Amid a health crisis that has cost the lives of more than 465,000 Brazilians, the real , has appreciated 15.6% from near-record low levels in March, benefiting from an economic recovery and steep interest rate hikes.

However, the currency remains liable to concerns over the ability or will of politicians to tackle long-standing inefficiencies as pandemic relief and social spending become the center of debate before the 2022 presidential vote.

Brazil’s lower house speaker said last week Congress was not in a position to rush through tax reforms, as that has been so long in the making that it was worth taking a few months more to get it right.

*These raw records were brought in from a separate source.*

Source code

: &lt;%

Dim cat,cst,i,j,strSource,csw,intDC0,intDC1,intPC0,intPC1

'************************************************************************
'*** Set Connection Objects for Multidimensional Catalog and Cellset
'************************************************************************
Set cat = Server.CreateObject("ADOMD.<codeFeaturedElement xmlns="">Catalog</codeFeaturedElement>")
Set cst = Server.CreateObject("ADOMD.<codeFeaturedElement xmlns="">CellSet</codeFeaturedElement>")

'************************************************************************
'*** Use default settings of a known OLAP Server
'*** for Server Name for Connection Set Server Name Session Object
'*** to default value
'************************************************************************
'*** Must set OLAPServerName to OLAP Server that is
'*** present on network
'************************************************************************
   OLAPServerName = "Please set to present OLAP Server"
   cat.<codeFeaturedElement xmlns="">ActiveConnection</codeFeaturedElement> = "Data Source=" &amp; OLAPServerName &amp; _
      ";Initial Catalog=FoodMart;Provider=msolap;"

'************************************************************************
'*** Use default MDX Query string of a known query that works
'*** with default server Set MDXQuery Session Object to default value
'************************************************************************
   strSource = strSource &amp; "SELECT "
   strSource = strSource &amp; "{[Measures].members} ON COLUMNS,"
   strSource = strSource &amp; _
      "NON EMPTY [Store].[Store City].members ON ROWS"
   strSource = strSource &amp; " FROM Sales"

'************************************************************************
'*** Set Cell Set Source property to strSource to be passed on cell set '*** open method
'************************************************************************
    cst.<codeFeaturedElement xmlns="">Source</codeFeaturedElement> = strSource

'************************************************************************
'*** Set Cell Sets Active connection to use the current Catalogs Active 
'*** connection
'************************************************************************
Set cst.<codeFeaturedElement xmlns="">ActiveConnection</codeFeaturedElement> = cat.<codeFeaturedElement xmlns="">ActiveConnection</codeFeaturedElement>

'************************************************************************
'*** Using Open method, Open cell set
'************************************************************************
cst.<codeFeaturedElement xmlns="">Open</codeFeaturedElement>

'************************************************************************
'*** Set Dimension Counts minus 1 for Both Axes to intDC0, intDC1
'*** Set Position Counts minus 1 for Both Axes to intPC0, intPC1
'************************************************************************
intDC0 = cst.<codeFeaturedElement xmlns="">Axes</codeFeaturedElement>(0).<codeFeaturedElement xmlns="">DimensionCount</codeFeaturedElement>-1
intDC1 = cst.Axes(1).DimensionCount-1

Despite improvements in Brazil’s trade and investment flows, “we see the lack of progress on structural (especially fiscal) reforms as a barrier to a more significant and lasting strengthening of the BRL,” Santander analysts wrote in a report.

“Further reductions in the level of uncertainty regarding the Brazilian fiscal outlook would hinge on structural reforms that we believe will be increasingly hard to move in Congress, especially in a more polarized political environment.”

In an unusual result, the real is forecast to weaken rather than strengthen in one year, according to the median estimate of 20 respondents polled May 28-June 3, losing 2.7% to 5.22 per U.S. dollar from its value on Wednesday.

Reaffirming the currency’s softer outlook, Itau analysts said “for 2022, the global scenario of stimulus withdrawal, higher interest rates, and a stronger dollar tends to put pressure on the BRL and other emerging market currencies.”

Mexico’s peso was expected to keep doing well compared to its Latin American neighbors. The currency would end 2021 at around 20.0 per dollar, logging its fourth year in the same range without counting last year’s big drop.

“In light of the global uncertainty and given the Mexican agenda, with the mid-term elections likely to add more short-term volatility in the coming days, we suggest buying dollars in dips for trading purposes,” Banorte analysts wrote in a report.